Hacker News new | ask | show | jobs
by denisonwright 5383 days ago
Interesting, now that I think of it, I have never met someone (except pg) who is a painter and programmer. I've met several programmers who are writers, musicians, carpenters, etc, but never painters.

I draw cartoons/caricatures (examples here: http://www.smileecards.com) and have painted a few times, but I don't quite call myself a painter.

About teachers, I totally agree that good teachers earn the respect of the students by having high standard, calling students out on bad quality work. I once suspected a teacher only read the beginning and the end of essays, so I submitted a 4 page essay that contained a recipe for banana cake in the second and third pages; I received a B+!

4 comments

Harold Cohen is probably the most famous example--- a painter who also programs AI systems (which are themselves painters...): http://crca.ucsd.edu/~hcohen/

Although, looking for painters who are also programmers, but programmers of things other than computer-art systems is also an interesting question. Likewise with musicians, people who are musician-programmers in computer music, and people who are musicians and also programmers separately, might be interesting to consider as different groups.

I am a Mech Engineer with a passion for programming. I used to paint when I was a kid, but that was a long time ago. Now what I find interesting is that without having read the PG article, I tell people that I program using the water-color technique. I 'sketch' quickly the code and then go back and fill the 'colors' the small refinements for completion and over write a little bit. Now I know other people they code like Architects, have master plans draw out all the details and then code, perhaps Djikstra was one of them and then there are the oil painters (possibly Knuth's style). Reminds me of Michelangelo where he had a great vision but had a lot of assistants to fill some parts (think of all the Ph D students slaving away).

:: Extracted information ::
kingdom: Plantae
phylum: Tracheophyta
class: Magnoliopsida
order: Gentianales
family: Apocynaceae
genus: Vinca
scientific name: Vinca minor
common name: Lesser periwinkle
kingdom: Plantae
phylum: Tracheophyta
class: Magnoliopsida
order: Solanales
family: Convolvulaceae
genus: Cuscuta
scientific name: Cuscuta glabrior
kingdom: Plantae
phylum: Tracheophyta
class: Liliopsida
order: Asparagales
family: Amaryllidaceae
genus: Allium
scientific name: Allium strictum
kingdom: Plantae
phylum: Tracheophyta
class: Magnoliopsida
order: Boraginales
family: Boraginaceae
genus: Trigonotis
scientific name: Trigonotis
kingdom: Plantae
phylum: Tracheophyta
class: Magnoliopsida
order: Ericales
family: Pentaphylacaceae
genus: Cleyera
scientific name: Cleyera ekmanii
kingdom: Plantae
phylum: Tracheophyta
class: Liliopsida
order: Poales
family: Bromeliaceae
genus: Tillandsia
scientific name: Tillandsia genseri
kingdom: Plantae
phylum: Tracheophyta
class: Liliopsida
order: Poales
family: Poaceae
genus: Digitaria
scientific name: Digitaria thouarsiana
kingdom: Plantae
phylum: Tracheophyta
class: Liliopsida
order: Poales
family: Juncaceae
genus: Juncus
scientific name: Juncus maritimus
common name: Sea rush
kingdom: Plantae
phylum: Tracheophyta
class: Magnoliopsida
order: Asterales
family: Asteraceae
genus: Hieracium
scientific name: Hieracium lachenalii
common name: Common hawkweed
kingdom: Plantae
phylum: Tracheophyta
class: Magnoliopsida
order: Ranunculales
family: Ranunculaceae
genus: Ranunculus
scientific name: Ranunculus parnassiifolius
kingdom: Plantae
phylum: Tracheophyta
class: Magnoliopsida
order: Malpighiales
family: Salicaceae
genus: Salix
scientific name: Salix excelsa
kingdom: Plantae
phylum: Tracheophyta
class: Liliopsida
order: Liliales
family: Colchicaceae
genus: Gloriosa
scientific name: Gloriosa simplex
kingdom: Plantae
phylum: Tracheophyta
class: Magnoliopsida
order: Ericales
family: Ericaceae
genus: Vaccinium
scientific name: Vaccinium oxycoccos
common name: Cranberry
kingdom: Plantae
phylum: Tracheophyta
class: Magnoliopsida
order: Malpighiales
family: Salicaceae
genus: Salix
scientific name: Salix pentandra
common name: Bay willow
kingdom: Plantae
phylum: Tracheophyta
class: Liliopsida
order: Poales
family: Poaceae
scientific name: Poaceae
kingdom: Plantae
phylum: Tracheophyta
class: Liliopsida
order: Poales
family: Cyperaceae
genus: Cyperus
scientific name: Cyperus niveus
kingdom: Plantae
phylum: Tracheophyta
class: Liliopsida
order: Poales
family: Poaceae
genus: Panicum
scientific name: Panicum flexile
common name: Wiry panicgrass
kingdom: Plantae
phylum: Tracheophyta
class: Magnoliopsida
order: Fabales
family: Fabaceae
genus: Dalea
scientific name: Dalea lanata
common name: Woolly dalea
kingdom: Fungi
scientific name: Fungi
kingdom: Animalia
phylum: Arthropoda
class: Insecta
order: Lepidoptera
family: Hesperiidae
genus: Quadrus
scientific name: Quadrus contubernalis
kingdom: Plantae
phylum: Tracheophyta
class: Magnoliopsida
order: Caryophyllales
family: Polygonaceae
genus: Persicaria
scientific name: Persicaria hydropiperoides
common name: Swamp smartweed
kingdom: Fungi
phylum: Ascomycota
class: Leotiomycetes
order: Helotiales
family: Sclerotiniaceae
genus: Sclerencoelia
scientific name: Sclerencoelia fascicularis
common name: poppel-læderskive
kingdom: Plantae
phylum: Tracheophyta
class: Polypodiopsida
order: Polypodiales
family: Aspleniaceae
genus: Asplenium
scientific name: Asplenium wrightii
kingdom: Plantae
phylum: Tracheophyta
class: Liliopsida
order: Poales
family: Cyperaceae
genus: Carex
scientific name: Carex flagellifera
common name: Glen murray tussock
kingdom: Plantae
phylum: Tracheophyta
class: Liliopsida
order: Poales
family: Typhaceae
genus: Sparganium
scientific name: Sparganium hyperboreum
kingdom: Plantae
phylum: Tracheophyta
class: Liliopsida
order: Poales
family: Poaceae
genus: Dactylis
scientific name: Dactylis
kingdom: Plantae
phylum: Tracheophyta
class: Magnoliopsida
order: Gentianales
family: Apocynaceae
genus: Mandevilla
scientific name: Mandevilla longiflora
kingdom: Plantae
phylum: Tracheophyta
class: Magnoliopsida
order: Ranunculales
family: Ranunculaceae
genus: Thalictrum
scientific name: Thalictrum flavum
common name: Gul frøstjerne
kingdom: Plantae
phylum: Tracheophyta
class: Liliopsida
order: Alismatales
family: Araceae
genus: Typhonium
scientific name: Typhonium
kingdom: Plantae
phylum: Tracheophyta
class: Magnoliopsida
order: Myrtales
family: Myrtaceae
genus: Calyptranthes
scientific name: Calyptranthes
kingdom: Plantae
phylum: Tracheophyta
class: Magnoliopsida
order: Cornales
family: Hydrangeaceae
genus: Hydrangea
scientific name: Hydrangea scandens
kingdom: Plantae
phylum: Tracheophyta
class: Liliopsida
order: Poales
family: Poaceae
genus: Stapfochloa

:: Problem set ::
**A.** List every person named inside the comments of the Hacker News thread on painters who program. Leave out the username at the top.
**B.** Extend the Hacker News thread on painters who program, starting after its last comment.

:: Results of the tasks ::
**A.** pg, Harold Cohen, Djikstra, Knuth, Michelangelo

**B.**
I'm a programmer and an artist- my art is mostly done in traditional media like ink, which I consider close enough to paint for comparison. If you pore over my photobucket (http://s280.photobucket.com/home/RodgerTheGreat/index) you'll find a blend of my drawings and screenshots of projects I've worked on.

I think part of this comes from my interest in video games. If you find yourself working as a one man show you'll quickly start developing skills with pixel art (or modeling and texturing if you work in 3D), much as programmers interested in webdev frequently start to pick up skills in graphic design. It would be nice to collaborate with other people and outsource some of these skills, but at the end of the day the best way to get precisely the results you have in mind is to be able to build every component of a project.

I guess I do both. While I haven't been doing a lot of real painting recently (working on other projects) I certainly do. I have some paintings on Picasa (https://picasaweb.google.com/105616061675197682498) but I'm working on some sculptural work currently that lets me both program and make art (building some cellular automaton related stuff, see https://github.com/Wollw/Automaton-AVR).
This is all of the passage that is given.